Depending on your model organisms, you may not have been able to perform all of the analyses covered in this training. This is not a problem: you are expected to create a workflow from what you have actually been able to do.
In order to make a sustainable, reproducible and transparent workflow, you should meet the following requirements:
Workflow inputs¶
Best inputs are
- Completely unprocessed data (i.e. fastq files)
- Preferably accessible through a sustainable URL. If it is not possible, they should be at least easily accessible (i.e. gathered in a single folder, whose location is precisely described)
- reference data (GTF, bed, etc...) should be precisely annotated, date, organisation, version, etc... Importantly, a direct URL to the original reference should be included
- Unless impossible to do, do not use processed data as inputs of your workflow. If you think this is impossible to do, let's discuss it !
- A lot of good workflows stand on a metadata table, which describes input data, their names, labels if required, replicate status, etc. This metadata table may be considered as a genuine dataset which can be used by the workflow to perform some operations.
Computational steps¶
- Whenever a computational step applies to multiple sample, think "Collections"
- A good clue that you should switch to collections is when your workflow contains twice or more the same step with the same parameters (or almost the same)

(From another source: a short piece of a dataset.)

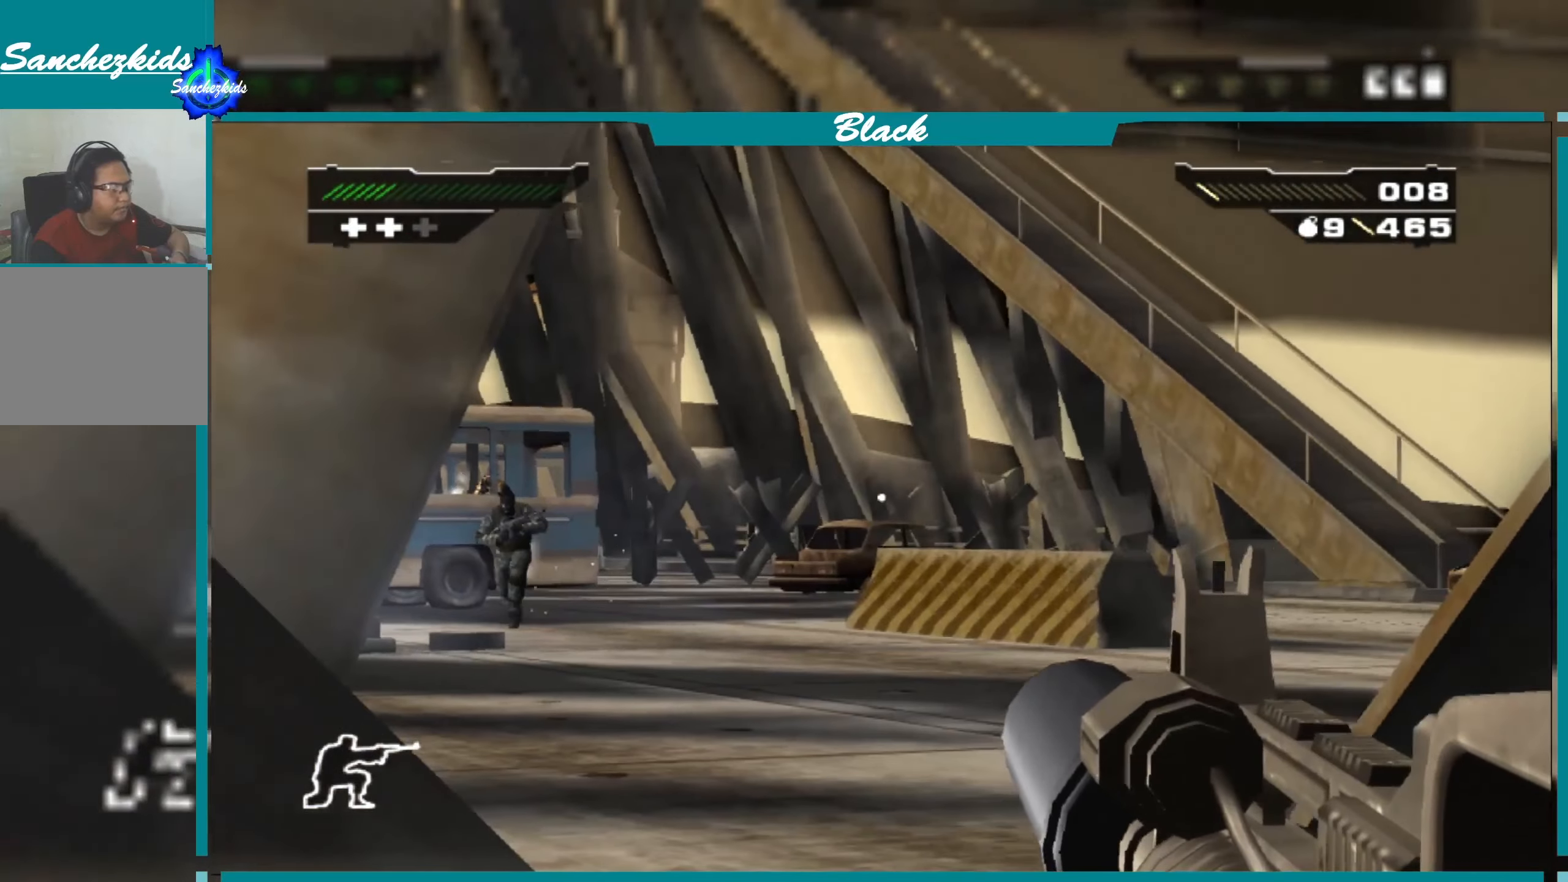
{"buttons": ["L1"], "left_stick": "center", "right_stick": "left", "events": [[134, "left_stick", "right"], [200, "right_stick", "center"], [317, "left_stick", "center"], [484, "right_stick", "left"]]}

- Take the time, for each step, to carefully fill the tool form at the right hand-side of the workflow editor.
- There are several fields in this tool form that must be used to clarify the step:
The
Label
field at the top of the tool form, theStep Annotation
field, and theConfigure Output: xxx
fields and their sub-fieldsLabel
,Rename dataset
andChange datatype
Experiment theses fields with your workflow !
- Workflow can use parameters at their runtime. If you are interested by this functionality, let's discuss it !
Workflow outputs¶
-
You can hide some output datasets for better readability of the workflow by unchecking this outputs in the tool items of the workflow.
By default all outputs are visible although unchecked. This is only when you check a first output that unchecked outputs become hidden.
Hidden does not mean deleted: all workflow outputs are still there and you can reveal them in the Galaxy history.
-
Whenever possible, rename your datasets in the workflow using the
Configure Output: xxx
fields in the tool forms
Your objective:¶
Is that you generate the complete analysis in a single workflow run, with the minimal number of inputs.
This way, you can even loose/trash your Galaxy history : Just having the inputs plus the workflow should be enough to regenerate the analysis.
Consider that it is also a huge gain in term of data storage.